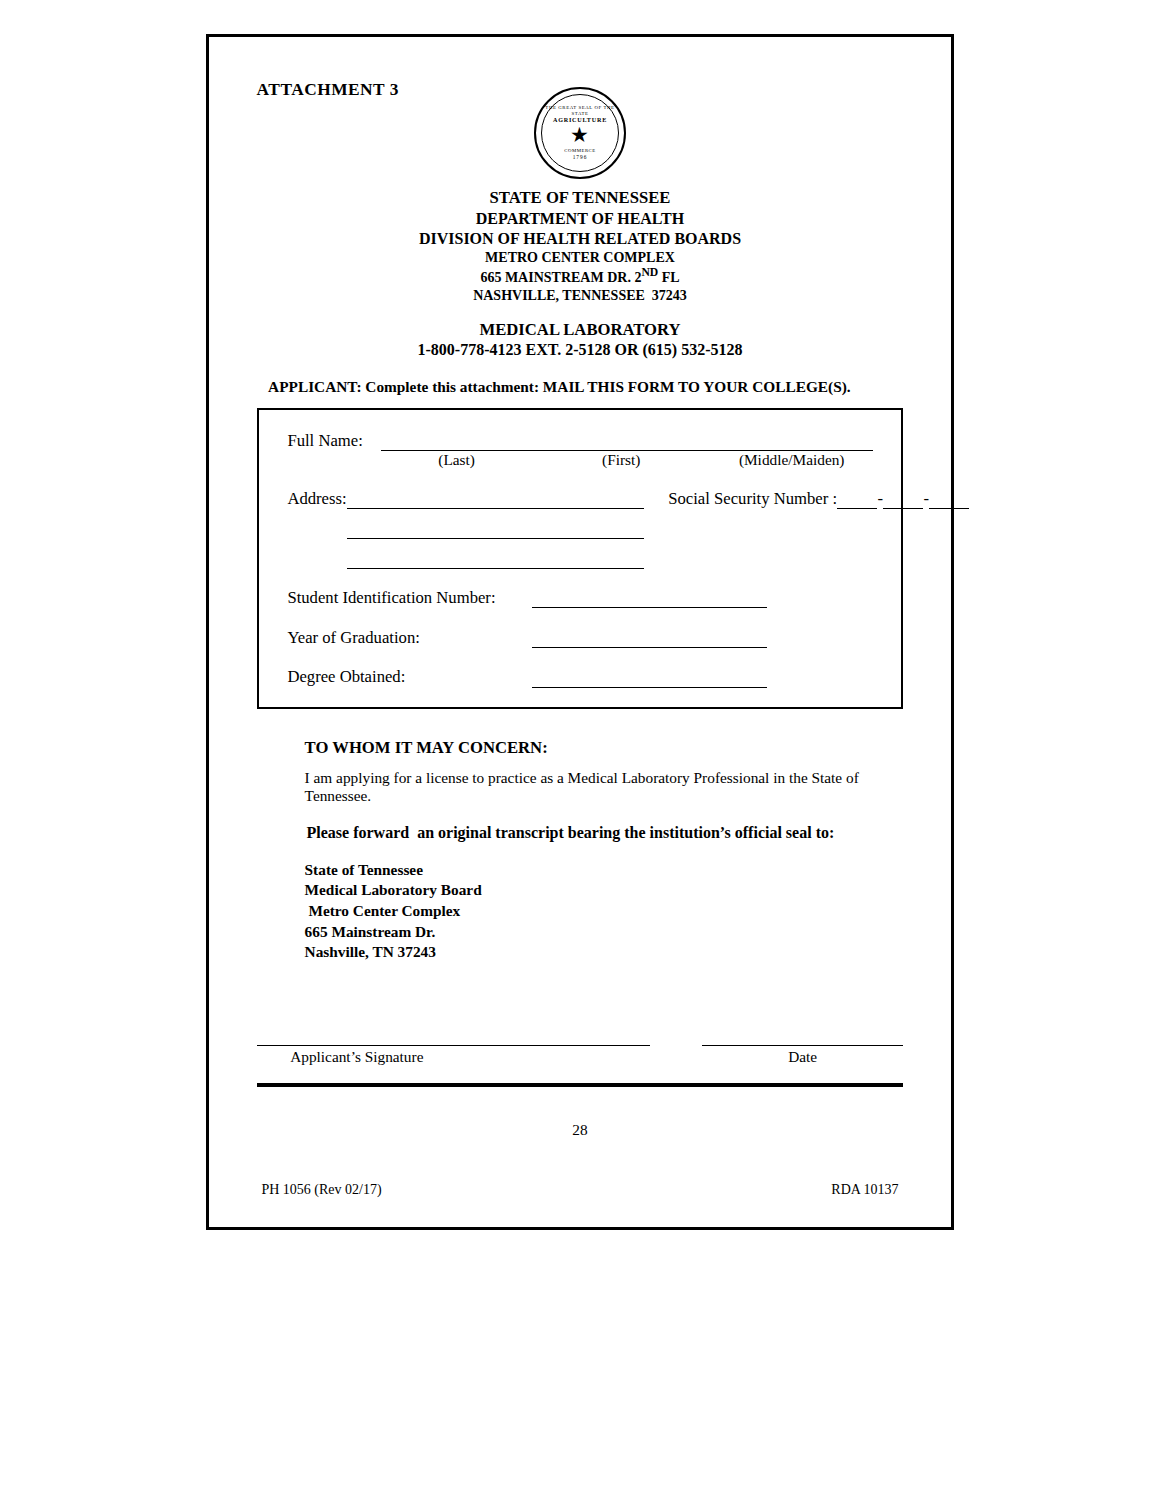ATTACHMENT 3
THE GREAT SEAL OF THE STATE AGRICULTURE ★ COMMERCE 1796
STATE OF TENNESSEE
DEPARTMENT OF HEALTH
DIVISION OF HEALTH RELATED BOARDS
METRO CENTER COMPLEX
665 MAINSTREAM DR. 2ND FL
NASHVILLE, TENNESSEE 37243
MEDICAL LABORATORY
1-800-778-4123 EXT. 2-5128 OR (615) 532-5128
APPLICANT: Complete this attachment: MAIL THIS FORM TO YOUR COLLEGE(S).
| Full Name: | |
| | (Last) | (First) | (Middle/Maiden) |
| Address: | | Social Security Number : | - - |
| Student Identification Number: | | |
| Year of Graduation: | | |
| Degree Obtained: | | |
TO WHOM IT MAY CONCERN:
I am applying for a license to practice as a Medical Laboratory Professional in the State of Tennessee.
Please forward an original transcript bearing the institution’s official seal to:
State of Tennessee
Medical Laboratory Board
Metro Center Complex
665 Mainstream Dr.
Nashville, TN 37243
Applicant’s Signature
Date
28
PH 1056 (Rev 02/17)
RDA 10137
=======
**To do**:
Copy out each line of the material that holds the word "HEALTH".

**Output of the task**:
DEPARTMENT OF HEALTH
DIVISION OF HEALTH RELATED BOARDS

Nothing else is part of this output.